==== DATA LISTING
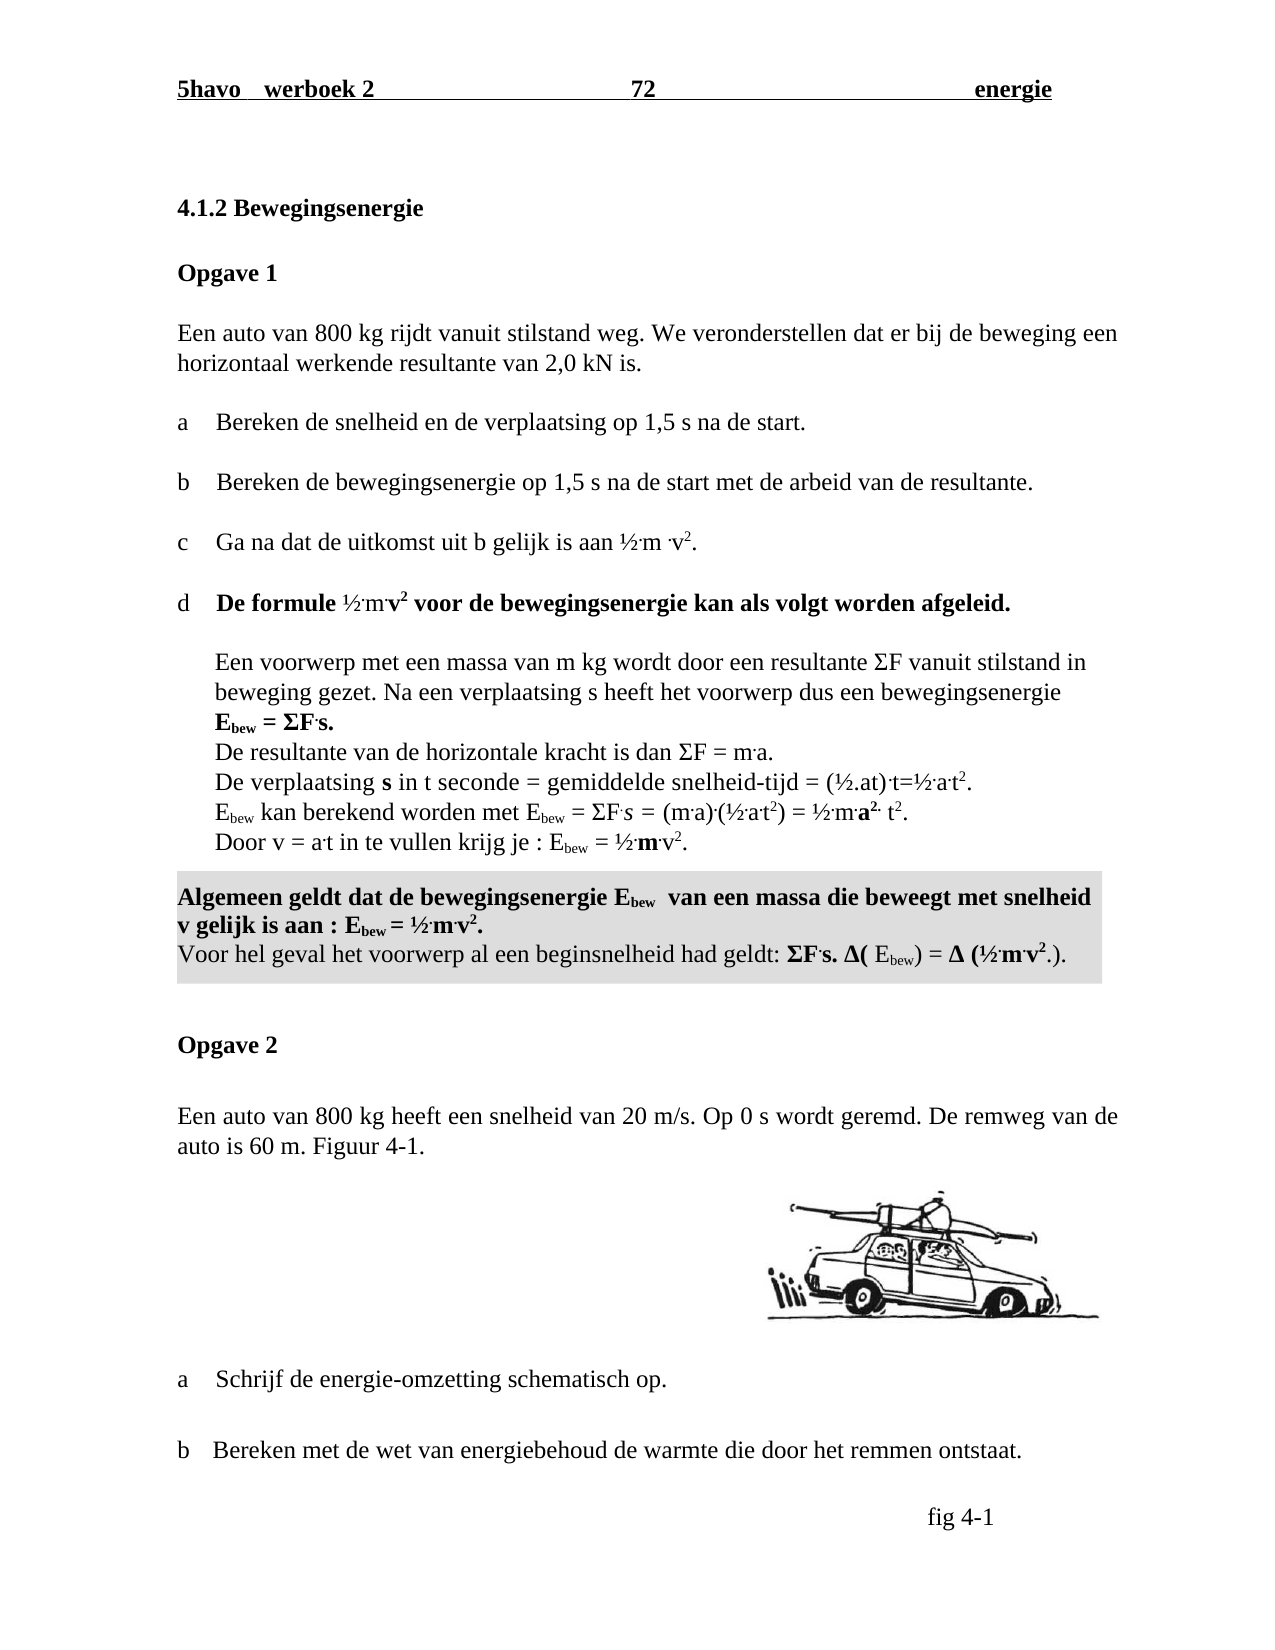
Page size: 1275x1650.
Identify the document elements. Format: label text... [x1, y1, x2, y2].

text a Schrijf de energie-omzetting schematisch op. [177, 1364, 1119, 1392]
text b Bereken met de wet van energiebehoud de warmte die door het remmen ontstaat. [177, 1434, 1119, 1464]
text c Ga na dat de uitkomst uit b gelijk is aan ½.m .v2. [177, 503, 1119, 563]
text Opgave 2 [177, 1031, 1119, 1059]
text a Bereken de snelheid en de verplaatsing op 1,5 s na de start. [177, 383, 1119, 443]
text d De formule ½.m.v2 voor de bewegingsenergie kan als volgt worden afgeleid. [177, 563, 1119, 623]
text fig 4-1 [177, 1506, 1275, 1531]
text b Bereken de bewegingsenergie op 1,5 s na de start met de arbeid van de resultante. [177, 443, 1119, 503]
text De resultante van de horizontale kracht is dan ΣF = m.a. [214, 737, 1019, 767]
text Een auto van rijdt vanuit stilstand weg. We veronderstellen dat er bij de beweging een horizontaal werkende resultante van 2,0 kN is. [177, 317, 1119, 377]
text Door v = a.t in te vullen krijg je : Ebew = ½.m.v2. [214, 827, 1019, 857]
text Voor hel geval het voorwerp al een beginsnelheid had geldt: ΣF.s. Δ( Ebew) = Δ (½.m.v2.). [177, 939, 1119, 968]
text Opgave 1 [177, 234, 571, 294]
text De verplaatsing s in t seconde = gemiddelde snelheid-tijd = (½.at).t=½.a.t2. [214, 767, 1019, 797]
text 4.1.2 Bewegingsenergie [177, 169, 571, 229]
text Een voorwerp met een massa van m kg wordt door een resultante ΣF vanuit stilstand in beweging gezet. Na een verplaatsing s heeft het voorwerp dus een bewegingsenergie Ebew = ΣF.s. [214, 647, 1096, 737]
text Een auto van heeft een snelheid van 20 m/s. Op 0 s wordt geremd. De remweg van de auto is . Figuur 4-1. [177, 1101, 1119, 1160]
text Ebew kan berekend worden met Ebew = ΣF.s = (m.a).(½.a.t2) = ½.m.a2. t2. [214, 797, 1019, 827]
text Algemeen geldt dat de bewegingsenergie Ebew van een massa die beweegt met snelheid v gelijk is aan : Ebew = ½.m.v2. [177, 882, 1105, 939]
========
### WORK INSTRUCTIONS
Give back the records exactly, minus any pictures.

### EXERCISE RESULT
Page size: 1275x1650.
Identify the document elements. Format: label text... [x1, y1, x2, y2].

text a Schrijf de energie-omzetting schematisch op. [177, 1364, 1119, 1392]
text b Bereken met de wet van energiebehoud de warmte die door het remmen ontstaat. [177, 1434, 1119, 1464]
text c Ga na dat de uitkomst uit b gelijk is aan ½.m .v2. [177, 503, 1119, 563]
text Opgave 2 [177, 1031, 1119, 1059]
text a Bereken de snelheid en de verplaatsing op 1,5 s na de start. [177, 383, 1119, 443]
text d De formule ½.m.v2 voor de bewegingsenergie kan als volgt worden afgeleid. [177, 563, 1119, 623]
text fig 4-1 [177, 1506, 1275, 1531]
text b Bereken de bewegingsenergie op 1,5 s na de start met de arbeid van de resultante. [177, 443, 1119, 503]
text De resultante van de horizontale kracht is dan ΣF = m.a. [214, 737, 1019, 767]
text Een auto van rijdt vanuit stilstand weg. We veronderstellen dat er bij de beweging een horizontaal werkende resultante van 2,0 kN is. [177, 317, 1119, 377]
text Door v = a.t in te vullen krijg je : Ebew = ½.m.v2. [214, 827, 1019, 857]
text Voor hel geval het voorwerp al een beginsnelheid had geldt: ΣF.s. Δ( Ebew) = Δ (½.m.v2.). [177, 939, 1119, 968]
text Opgave 1 [177, 234, 571, 294]
text De verplaatsing s in t seconde = gemiddelde snelheid-tijd = (½.at).t=½.a.t2. [214, 767, 1019, 797]
text 4.1.2 Bewegingsenergie [177, 169, 571, 229]
text Een voorwerp met een massa van m kg wordt door een resultante ΣF vanuit stilstand in beweging gezet. Na een verplaatsing s heeft het voorwerp dus een bewegingsenergie Ebew = ΣF.s. [214, 647, 1096, 737]
text Een auto van heeft een snelheid van 20 m/s. Op 0 s wordt geremd. De remweg van de auto is . Figuur 4-1. [177, 1101, 1119, 1160]
text Ebew kan berekend worden met Ebew = ΣF.s = (m.a).(½.a.t2) = ½.m.a2. t2. [214, 797, 1019, 827]
text Algemeen geldt dat de bewegingsenergie Ebew van een massa die beweegt met snelheid v gelijk is aan : Ebew = ½.m.v2. [177, 882, 1105, 939]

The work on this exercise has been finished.